▶ [Texte de la page]:
■ ■ ■
Le documentaire explore les diverses luttes menées par les femmes au cours des dernières décennies. Aline Desjardins y évoque les combats qu’elle a soutenus tout au long de sa vie, notamment ceux pour le droit à l’avortement et l’équité salariale.

Aline Desjardins accompagnée de Marie-Soleil Dion, Me Louise Cordeau, Julie Blackburn et Marie-France Bazzo lors de la première du documentaire Les héritières, La Gazette des Femmes

Sa position sur l’état actuel des causes féministes 

Ayant défendu les causes des femmes avec ferveur, elle s’indigne de constater que certaines d’entre elles n’ont pas progressé autant qu’elles le devraient. Elle, qui militait pour l’avortement libre et gratuit dans les années 70, peine à croire que cette question soit encore débattue aujourd’hui. 

Malgré les avancées du féminisme des dernières années, Aline dit ne rien prendre pour acquis. Cependant, elle reste optimiste quant à l’avenir, convaincue que les femmes finiront par prendre pleinement leur place. Elle souligne que malgré qu’il nous reste du chemin à parcourir, les mouvements féministes récents, tels que le mouvement #MeToo ont grandement contribué à faire avancer la cause féministe (La Gazette des Femmes, 2024).

Équité salariale

Pour Aline, l’indépendance financière est essentielle à la dignité des femmes. Tout au long de sa carrière, elle a dénoncé les inégalités salariales entre les femmes et les hommes dans les médias, une problématique qui persiste encore aujourd’hui. 

Elle met en garde les femmes travaillant dans ce secteur, leur rappelant qu’elles doivent s’assurer que leur salaire est équitable par rapport à celui de leurs collègues masculins. La passion ne doit pas les aveugler, et chacune doit se questionner sur la parité salariale.

Elle reconnaît qu’elle-même a mal négocié son salaire par le passé, ce qui l’a poussée à prendre position sur le sujet. Elle a raison de le faire, d’autant plus que l’écart salarial dans le domaine des arts et de la culture était encore de 9% en 2021 (Institut de la statistique du Québec, 2021). 

Son impact

En 2024, la carrière journalistique d’Aline a été pleinement reconnue et récompensée. Elle a été nommée officière de l’Ordre national du Québec, la plus haute distinction décernée par le gouvernement québécois. Lors de la remise du prix, le premier ministre François Legault a déclaré : « Si le Québec est aujourd’hui devenu l’une des nations les plus égalitaires au monde, c’est beaucoup grâce à des femmes courageuses comme vous. » (Radio-Canada Archives, 19 juin 2024). Elle a également été honorée par le prix René-Lévesque, la plus prestigieuse distinction en journalisme au Québec.
■ ■ ■
▶ [Jeu de données]:
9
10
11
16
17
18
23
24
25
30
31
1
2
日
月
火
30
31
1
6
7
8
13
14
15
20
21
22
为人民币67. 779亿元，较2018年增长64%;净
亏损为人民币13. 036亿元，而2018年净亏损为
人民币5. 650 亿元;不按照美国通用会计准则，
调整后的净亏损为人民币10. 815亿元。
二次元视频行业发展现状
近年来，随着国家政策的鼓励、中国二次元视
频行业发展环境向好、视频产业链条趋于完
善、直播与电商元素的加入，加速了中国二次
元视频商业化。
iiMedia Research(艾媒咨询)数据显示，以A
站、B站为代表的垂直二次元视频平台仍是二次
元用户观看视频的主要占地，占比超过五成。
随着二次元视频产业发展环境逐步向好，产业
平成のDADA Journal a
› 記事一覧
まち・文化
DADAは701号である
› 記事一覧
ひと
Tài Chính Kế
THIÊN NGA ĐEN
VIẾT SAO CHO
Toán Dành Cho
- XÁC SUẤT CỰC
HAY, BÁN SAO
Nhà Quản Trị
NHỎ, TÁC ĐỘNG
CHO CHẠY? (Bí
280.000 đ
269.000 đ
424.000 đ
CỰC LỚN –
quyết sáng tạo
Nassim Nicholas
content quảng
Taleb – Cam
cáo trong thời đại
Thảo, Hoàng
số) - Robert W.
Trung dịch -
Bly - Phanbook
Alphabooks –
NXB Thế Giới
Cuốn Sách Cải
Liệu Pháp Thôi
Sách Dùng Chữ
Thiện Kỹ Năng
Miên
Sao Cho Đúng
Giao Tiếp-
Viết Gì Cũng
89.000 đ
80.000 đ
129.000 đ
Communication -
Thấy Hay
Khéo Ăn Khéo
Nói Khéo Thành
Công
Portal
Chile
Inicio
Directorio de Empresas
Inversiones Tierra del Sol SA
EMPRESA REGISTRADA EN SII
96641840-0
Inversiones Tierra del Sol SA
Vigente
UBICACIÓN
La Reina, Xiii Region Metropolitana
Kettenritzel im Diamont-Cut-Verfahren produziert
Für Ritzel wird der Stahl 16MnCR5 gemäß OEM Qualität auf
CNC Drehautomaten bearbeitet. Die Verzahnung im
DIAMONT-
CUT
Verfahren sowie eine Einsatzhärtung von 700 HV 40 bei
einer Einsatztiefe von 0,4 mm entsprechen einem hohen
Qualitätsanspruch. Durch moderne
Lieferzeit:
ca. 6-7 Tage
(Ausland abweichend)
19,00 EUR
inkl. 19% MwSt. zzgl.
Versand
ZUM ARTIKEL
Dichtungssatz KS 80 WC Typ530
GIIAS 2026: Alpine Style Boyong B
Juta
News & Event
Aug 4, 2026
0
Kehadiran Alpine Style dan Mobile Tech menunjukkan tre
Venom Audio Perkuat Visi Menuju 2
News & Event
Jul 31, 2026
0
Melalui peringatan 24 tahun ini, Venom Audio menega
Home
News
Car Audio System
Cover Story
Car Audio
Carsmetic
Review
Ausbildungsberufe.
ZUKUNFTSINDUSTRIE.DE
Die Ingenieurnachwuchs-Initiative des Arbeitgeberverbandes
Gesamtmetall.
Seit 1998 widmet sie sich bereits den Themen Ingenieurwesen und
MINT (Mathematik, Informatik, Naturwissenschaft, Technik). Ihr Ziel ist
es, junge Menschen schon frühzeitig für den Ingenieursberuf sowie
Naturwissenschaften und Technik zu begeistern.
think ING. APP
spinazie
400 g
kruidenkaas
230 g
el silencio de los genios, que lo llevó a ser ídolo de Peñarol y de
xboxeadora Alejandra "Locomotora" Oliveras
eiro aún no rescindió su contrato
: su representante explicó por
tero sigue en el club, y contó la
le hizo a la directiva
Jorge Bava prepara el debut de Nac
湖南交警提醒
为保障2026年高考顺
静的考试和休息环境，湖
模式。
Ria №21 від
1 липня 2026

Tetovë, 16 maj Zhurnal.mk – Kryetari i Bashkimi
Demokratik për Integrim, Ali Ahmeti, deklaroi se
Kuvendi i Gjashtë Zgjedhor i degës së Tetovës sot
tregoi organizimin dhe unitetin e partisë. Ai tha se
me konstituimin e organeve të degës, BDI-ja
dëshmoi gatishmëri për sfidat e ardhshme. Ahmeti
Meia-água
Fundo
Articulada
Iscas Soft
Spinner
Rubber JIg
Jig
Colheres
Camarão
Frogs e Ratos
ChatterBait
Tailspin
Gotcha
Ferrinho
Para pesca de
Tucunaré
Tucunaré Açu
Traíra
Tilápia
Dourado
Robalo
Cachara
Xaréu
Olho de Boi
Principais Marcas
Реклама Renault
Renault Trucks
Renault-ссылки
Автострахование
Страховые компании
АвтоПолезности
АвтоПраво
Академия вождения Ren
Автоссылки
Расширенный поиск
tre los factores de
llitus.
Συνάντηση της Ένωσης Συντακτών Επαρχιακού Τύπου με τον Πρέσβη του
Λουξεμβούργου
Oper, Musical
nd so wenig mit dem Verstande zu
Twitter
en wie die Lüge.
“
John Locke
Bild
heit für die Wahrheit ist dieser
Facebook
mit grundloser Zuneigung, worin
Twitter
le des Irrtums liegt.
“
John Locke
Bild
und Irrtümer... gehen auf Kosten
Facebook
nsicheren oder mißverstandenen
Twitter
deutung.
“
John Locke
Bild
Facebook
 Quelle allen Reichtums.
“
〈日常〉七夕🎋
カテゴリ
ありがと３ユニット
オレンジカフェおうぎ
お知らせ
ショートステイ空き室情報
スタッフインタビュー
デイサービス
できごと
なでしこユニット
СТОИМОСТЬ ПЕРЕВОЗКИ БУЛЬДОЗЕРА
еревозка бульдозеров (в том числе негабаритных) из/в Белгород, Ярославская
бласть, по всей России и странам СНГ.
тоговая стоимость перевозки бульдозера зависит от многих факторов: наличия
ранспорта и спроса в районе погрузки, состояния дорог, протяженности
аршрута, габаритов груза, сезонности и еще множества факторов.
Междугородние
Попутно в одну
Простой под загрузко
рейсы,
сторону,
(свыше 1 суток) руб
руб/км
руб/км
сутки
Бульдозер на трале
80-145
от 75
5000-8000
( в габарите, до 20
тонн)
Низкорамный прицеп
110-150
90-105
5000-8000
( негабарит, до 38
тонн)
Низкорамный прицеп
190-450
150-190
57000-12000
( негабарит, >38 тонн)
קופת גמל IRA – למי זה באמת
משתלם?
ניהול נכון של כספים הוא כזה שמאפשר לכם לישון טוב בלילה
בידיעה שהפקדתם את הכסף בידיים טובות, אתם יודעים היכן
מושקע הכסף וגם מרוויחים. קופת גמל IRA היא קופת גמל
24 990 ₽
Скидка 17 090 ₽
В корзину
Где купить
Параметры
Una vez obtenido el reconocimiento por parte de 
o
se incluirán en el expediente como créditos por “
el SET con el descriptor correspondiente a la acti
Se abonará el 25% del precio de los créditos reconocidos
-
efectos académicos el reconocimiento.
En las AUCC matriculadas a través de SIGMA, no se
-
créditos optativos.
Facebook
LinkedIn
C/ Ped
■ ■ ■
▶ [Consigne]: Recopiez, s'il vous plaît, le texte de la page depuis « Pour Aline, l’indépendance » jusqu'à « persiste encore aujourd’hui. » inclus, en remplaçant « l’indépendance financière » par « l’autonomie financière ». Les lignes proviennent d'une autre source que le texte de la page.

▶ [Votre réponse]:
Pour Aline, l’autonomie financière est essentielle à la dignité des femmes. Tout au long de sa carrière, elle a dénoncé les inégalités salariales entre les femmes et les hommes dans les médias, une problématique qui persiste encore aujourd’hui.